The United States still dominates, with 38 per cent of the individuals in the top 1 per cent in 2012. However, this is much smaller than in 1998 when it made up nearly half. By contrast, China's share rose from 1.3per cent to 3.4per cent between 2005 and 2012. Its share of the world's billionaires is much larger – this year it has hit 14 per cent. The rise of the ‘emerging economies’ is leading to unprecedented shifts in the global economy
The working paper by the University of Oxford and King's College London finds that citizens of the advanced economies still make up the largest share at 79 per cent. They calculate, however, that this share is on a downward trend, and is 7-11 percentage points lower than between 1988-2005.
Japan is second to the United States, with a share of 8.5 per cent; followed by Germany at 5.8 per cent, France at 5.4 per cent, Brazil at 5.3 per cent, and the United Kingdom in sixth position at 4.7 per cent.
The researchers combined two sets of data: national household surveys covering most of the global population and economy, and top income shares from the World Top Incomes Database (estimated from income tax records). They applied econometric techniques to produce a global income distribution with fine-grained estimates of the rich in each country. The top income shares described here are based on purchasing power parity (PPP), whereby researchers adjust market exchange rates between countries to estimate the purchasing power of each country's currency.The representation of developing countries in the top 1 per cent declined until 2002, but since 2005 it has spiked
The study describes China’s rise as 'clear' but says its impact is 'modest'. The other giant of the developing world, India, accounts for fewer than 130,000 of the group despite rapid economic growth over the last 30 years and despite having 4.6 per cent of the world’s billionaires this year.
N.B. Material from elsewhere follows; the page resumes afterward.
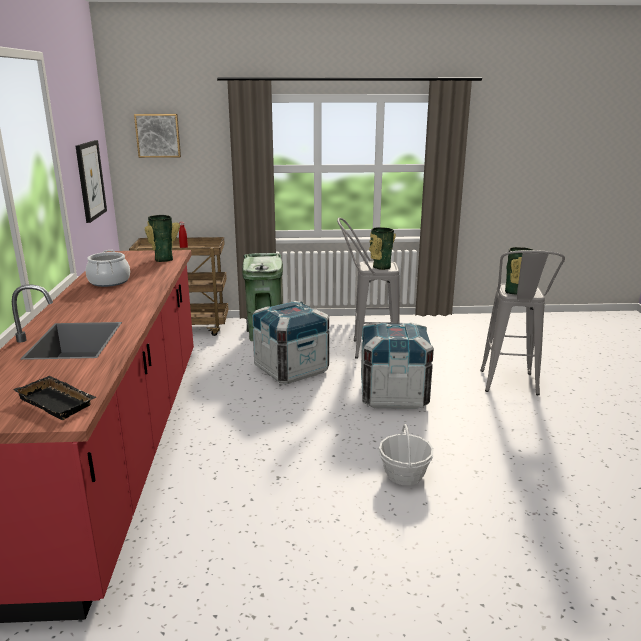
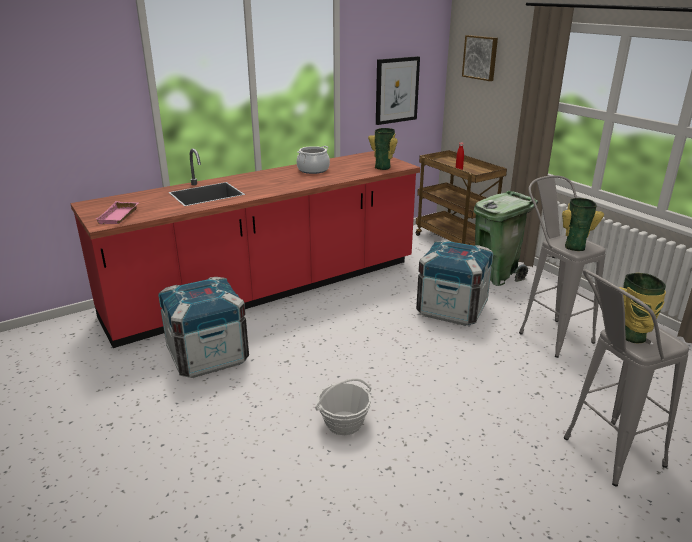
camera: 60 degrees right, 5 degrees up
black tray [13,376,97,420] -> pink tray [96,201,139,224]
crate [361,322,434,409] -> crate moved to [158,277,249,378]

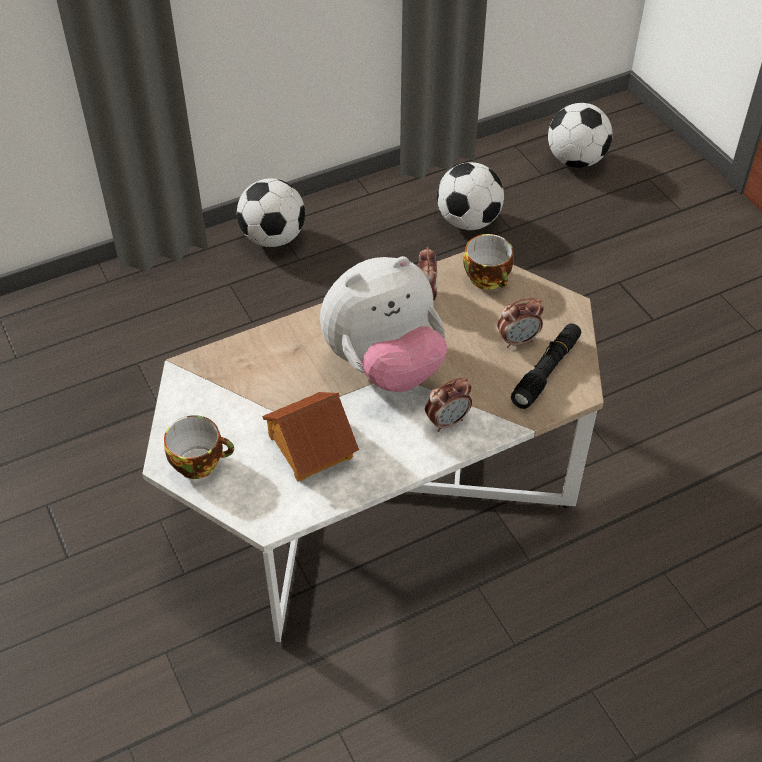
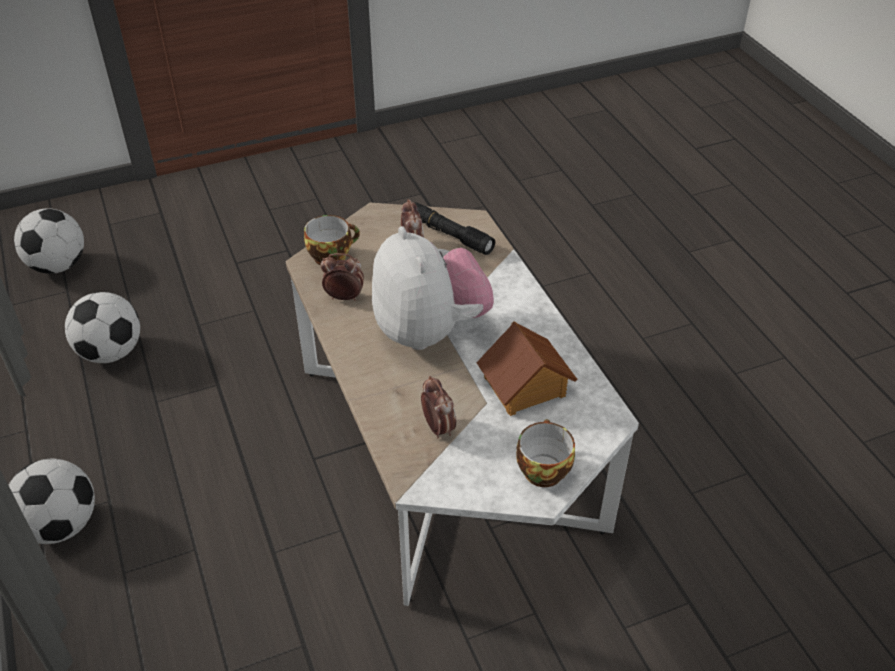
camera: 85 degrees left, 5 degrees down
alarm clock [425,377,472,432] -> alarm clock moved to [421,376,456,438]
Overall, the study finds there is less of a gap now between the world’s advanced and developing countries compared with previous decades, but inequalities still remain very high. The researchers show that Brazil is the developing country with the largest share of the 1 per cent, with 5.3 per cent in 2012. Not only is Brazil large and relatively prosperous but it also has a very high level of inequality; so while rich Brazilians are particularly rich, allowing them to cross the threshold, the incomes of the non-rich are correspondingly lower. The fact that both China's and India's shares of billionaires are disproportionately higher than their share of individuals in the global income top 1% per cent also suggests they are particularly unequal at the very top compared with other countries.
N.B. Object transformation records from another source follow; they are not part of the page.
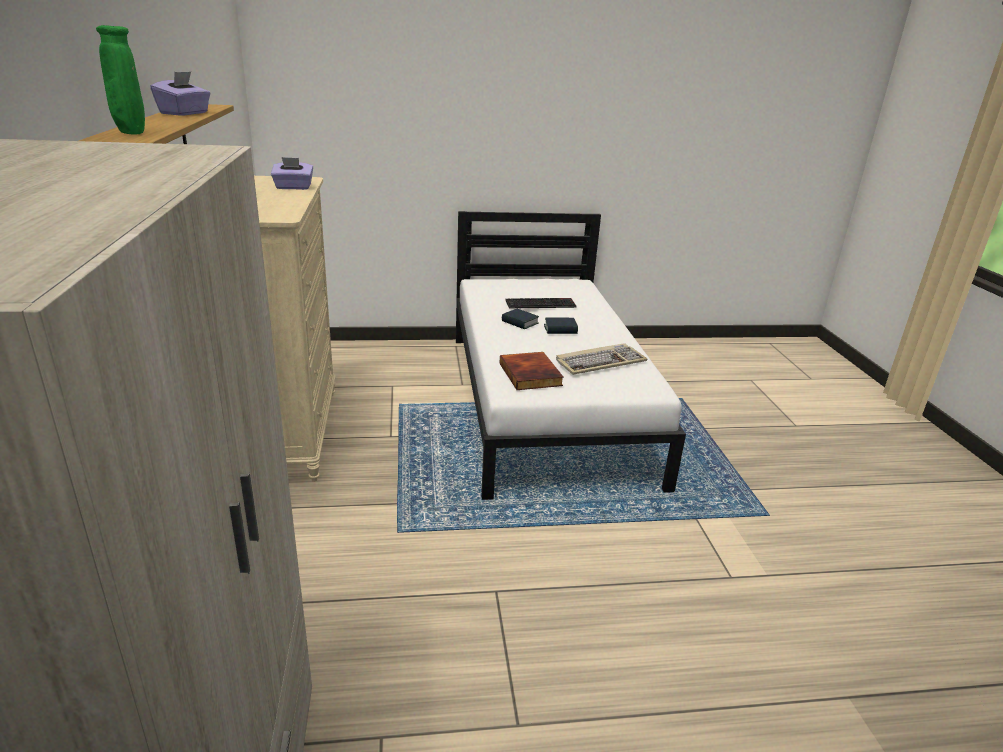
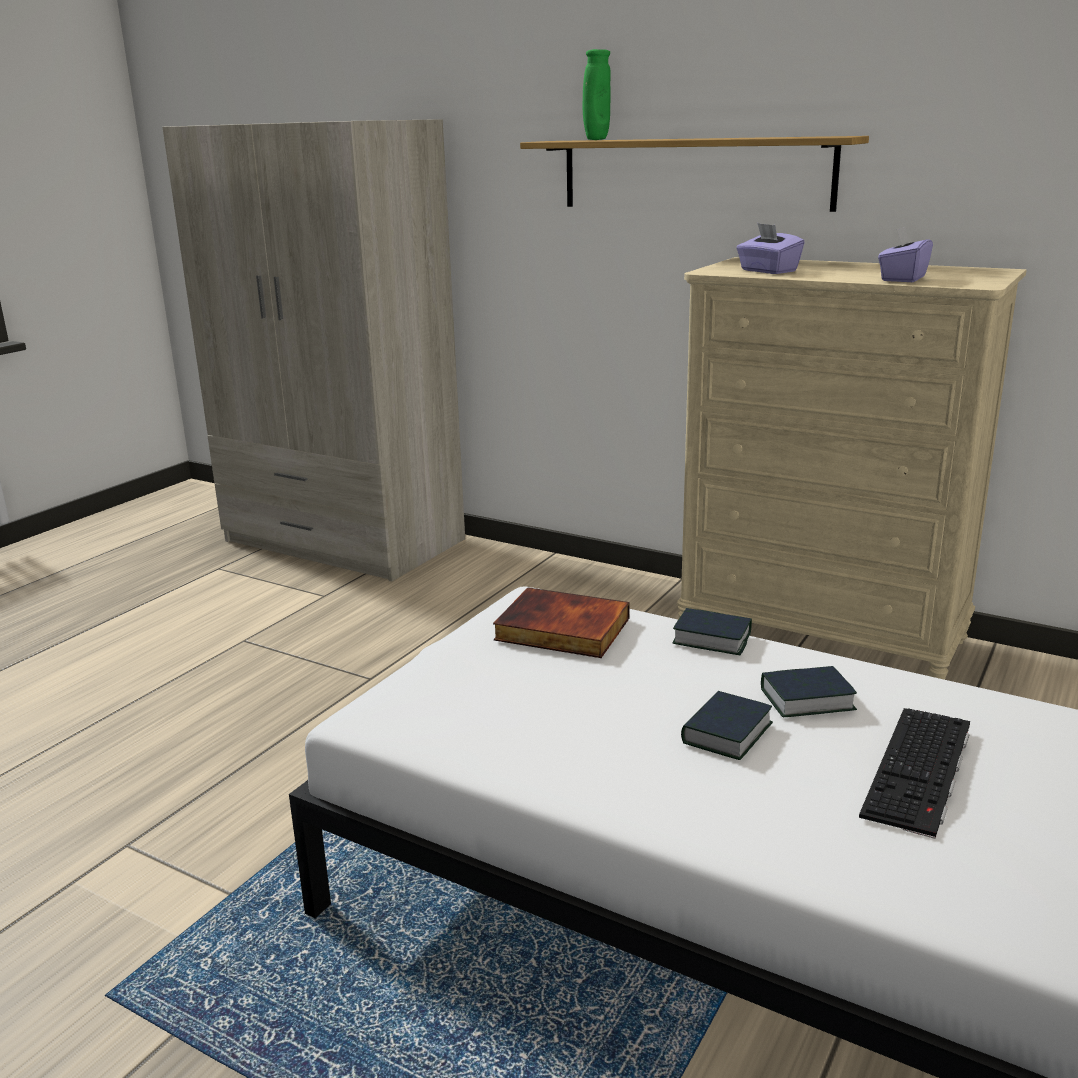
camera: 130 degrees right, 5 degrees down
purple tissue box [150,72,211,116] -> purple tissue box moved to [736,223,805,274]
keyboard [556,343,648,375] -> none
none -> book [672,608,752,655]

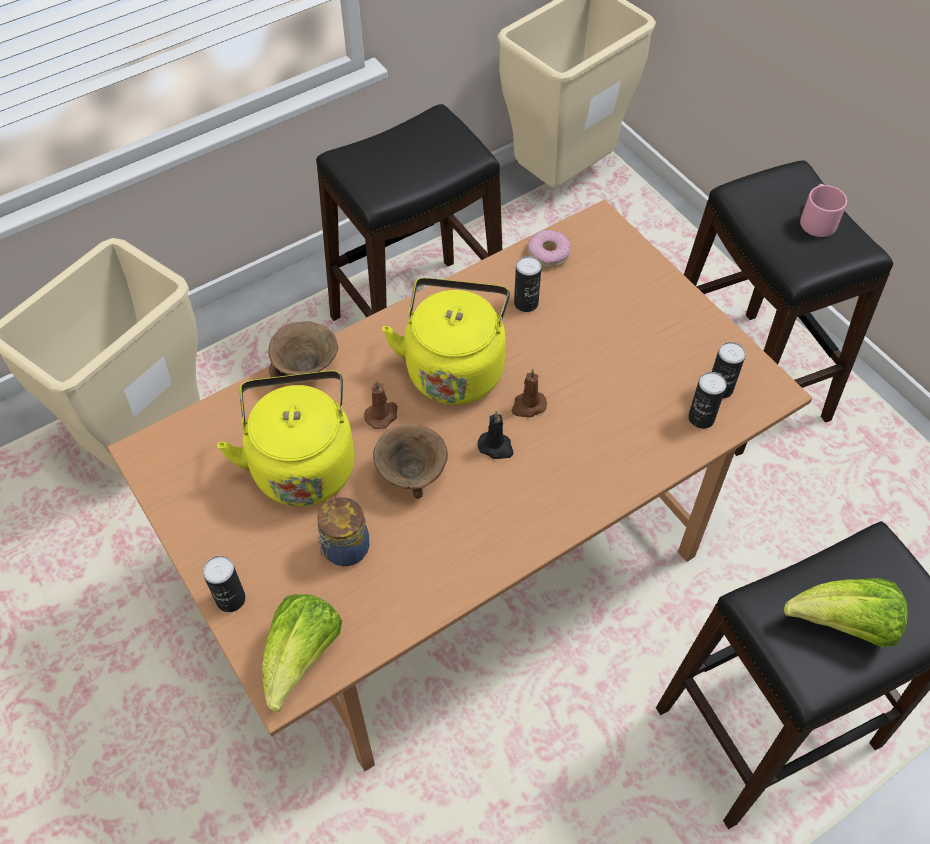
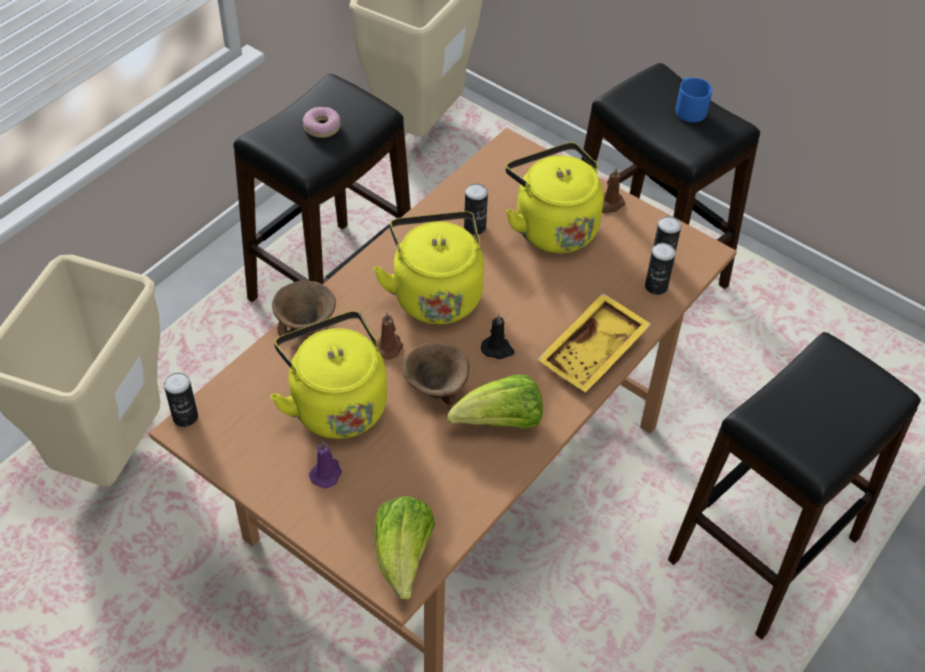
camera: 20 degrees left, 5 degrees down
can [203,556,246,612] -> can moved to [164,373,198,427]
jar [317,497,369,566] -> none
brown candle [511,369,547,418] -> brown candle moved to [602,167,625,213]
donut [528,230,570,268] -> donut moved to [303,107,340,138]
lettuce [784,579,908,647] -> lettuce moved to [447,374,543,429]
pink mug [800,184,847,237] -> blue mug [676,78,712,122]
none -> purple candle [309,440,342,488]
none -> yellow kettle [506,143,604,253]
none -> yellow tray [537,293,651,392]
The turning point for the emerging economies appears to have been around 2005. That is when its citizens increasingly started to enter the ranks of the global rich.
Professor Sudhir Anand from the Department of Economics
The study's authors are Professor Sudhir Anand from Oxford's Department of Economics, and Dr Paul Segal, from the Department of International Development at King's College London. Professor Anand comments: 'The turning point for the emerging economies appears to have been around 2005. That is when its citizens increasingly started to enter the ranks of the global rich. This trend was undoubtedly reinforced by the global financial crisis in 2008, which slowed growth in the advanced economies. But developing countries were already beginning to catch up before then. As long as emerging economies continue to grow faster, which seems likely for the near future, the trend will continue with developing countries comprising an increasing share of the global top 1 per cent.' Professor of Economics Sudhir Anand of St Catherine's, Oxford
Dr Segal adds: 'We can only speculate on what it means to have poorer countries represented in the global elite. It is by no means clear that the rich from traditionally "poorer" countries will contribute to declining global inequality, or bring benefits to the less fortunate. We see inequalities within countries remaining high, and senior executives and business owners may find they share less in common with citizens of their own country than with their counterparts in other countries. They become a global class of their own.'
The working paper, 'Who are the Global Top 1%?', is published on the Department of Economics website.